Acupuncture and hypnotherapy also have shown benefit in small studies of functional heartburn patients and may be appropriate as monotherapy or adjunctive treatment, according to the clinical practice update. In a small randomized study, 10 acupuncture sessions delivered over 4 weeks significantly improved daytime and nighttime heartburn and acid regurgitation scores, compared with double-dose PPI. “Mean general health score was significantly improved only in those receiving acupuncture,” the experts noted. Hypnotherapy, the only psychological intervention to have been studied in functional heartburn, was associated with significant improvements in symptoms, visceral anxiety, and quality of life in an uncontrolled study of nine patients.
Although the overall prevalence of functional heartburn is unclear, it has been detected in 21%-39% of PPI-refractory patients evaluated with pH-impedance monitoring, Dr. Fass and associates wrote. Because functional heartburn and GERD can co-occur, some patients with functional heartburn may develop long-term complications of GERD, such as Barrett’s esophagus or peptic stricture. However, the experts noted, “this is anticipated to be rare, and the vast majority of patients with functional heartburn will have compromised quality of life, rather than organic complications over time.
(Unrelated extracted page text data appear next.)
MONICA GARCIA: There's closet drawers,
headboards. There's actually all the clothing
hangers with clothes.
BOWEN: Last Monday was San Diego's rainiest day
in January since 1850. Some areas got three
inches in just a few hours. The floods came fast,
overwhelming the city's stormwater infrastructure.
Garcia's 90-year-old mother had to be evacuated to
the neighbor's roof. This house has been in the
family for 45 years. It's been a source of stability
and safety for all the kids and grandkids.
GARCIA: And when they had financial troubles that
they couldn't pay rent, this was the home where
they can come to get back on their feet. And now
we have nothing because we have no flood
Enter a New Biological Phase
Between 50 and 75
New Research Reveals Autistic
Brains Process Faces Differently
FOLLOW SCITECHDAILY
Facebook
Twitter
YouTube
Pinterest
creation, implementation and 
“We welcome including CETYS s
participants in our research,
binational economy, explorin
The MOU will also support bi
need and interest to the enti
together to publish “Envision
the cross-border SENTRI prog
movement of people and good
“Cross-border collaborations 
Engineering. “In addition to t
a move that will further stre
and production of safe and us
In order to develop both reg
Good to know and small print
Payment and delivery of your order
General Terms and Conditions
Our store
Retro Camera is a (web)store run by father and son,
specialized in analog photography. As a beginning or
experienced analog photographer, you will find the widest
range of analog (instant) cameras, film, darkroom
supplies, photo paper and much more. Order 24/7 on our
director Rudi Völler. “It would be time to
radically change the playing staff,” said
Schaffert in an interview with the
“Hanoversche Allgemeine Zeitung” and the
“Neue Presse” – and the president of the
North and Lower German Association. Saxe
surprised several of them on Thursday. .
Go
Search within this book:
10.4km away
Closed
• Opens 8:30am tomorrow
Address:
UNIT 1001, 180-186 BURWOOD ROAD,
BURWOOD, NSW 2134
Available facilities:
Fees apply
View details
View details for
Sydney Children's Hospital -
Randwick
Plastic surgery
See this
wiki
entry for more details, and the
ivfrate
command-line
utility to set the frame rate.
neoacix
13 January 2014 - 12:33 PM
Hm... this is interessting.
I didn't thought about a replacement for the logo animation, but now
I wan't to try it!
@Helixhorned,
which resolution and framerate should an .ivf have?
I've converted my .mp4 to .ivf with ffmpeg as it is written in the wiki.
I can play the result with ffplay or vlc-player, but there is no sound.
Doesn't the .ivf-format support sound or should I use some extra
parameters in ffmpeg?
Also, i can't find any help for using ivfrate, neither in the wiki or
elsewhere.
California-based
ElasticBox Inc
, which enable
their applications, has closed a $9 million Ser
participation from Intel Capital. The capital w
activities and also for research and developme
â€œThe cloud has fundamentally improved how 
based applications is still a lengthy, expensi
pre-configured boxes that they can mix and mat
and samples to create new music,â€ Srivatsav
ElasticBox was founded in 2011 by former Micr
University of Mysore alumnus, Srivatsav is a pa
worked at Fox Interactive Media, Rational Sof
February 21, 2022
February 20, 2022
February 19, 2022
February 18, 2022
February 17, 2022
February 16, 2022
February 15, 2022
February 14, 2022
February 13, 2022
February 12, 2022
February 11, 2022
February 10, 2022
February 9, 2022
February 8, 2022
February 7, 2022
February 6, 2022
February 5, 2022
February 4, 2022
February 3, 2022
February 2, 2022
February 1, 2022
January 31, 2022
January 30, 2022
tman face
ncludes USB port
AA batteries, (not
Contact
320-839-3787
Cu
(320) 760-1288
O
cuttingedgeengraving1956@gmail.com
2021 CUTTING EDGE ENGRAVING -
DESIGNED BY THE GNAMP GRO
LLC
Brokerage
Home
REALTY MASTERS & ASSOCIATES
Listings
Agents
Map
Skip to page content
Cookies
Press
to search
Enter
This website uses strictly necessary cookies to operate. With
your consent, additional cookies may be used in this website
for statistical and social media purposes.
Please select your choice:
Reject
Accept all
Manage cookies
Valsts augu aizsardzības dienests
Dr. Fass reported receiving consulting, research, and speaking fees from Ironwood, Takeda, and Salix, among other pharmaceutical companies; Dr. Zerbib received consulting fees from Reckitt Benckiser; and Dr. Gyawali received teaching and consulting fees from Medtronic, Diversatek, and Ironwood.
SOURCE: Fass R et al. Gastroenterology. 2020 Feb 1. doi: 10.1053/j.gastro.2020.01.034.
This story was updated on 6/11/2020.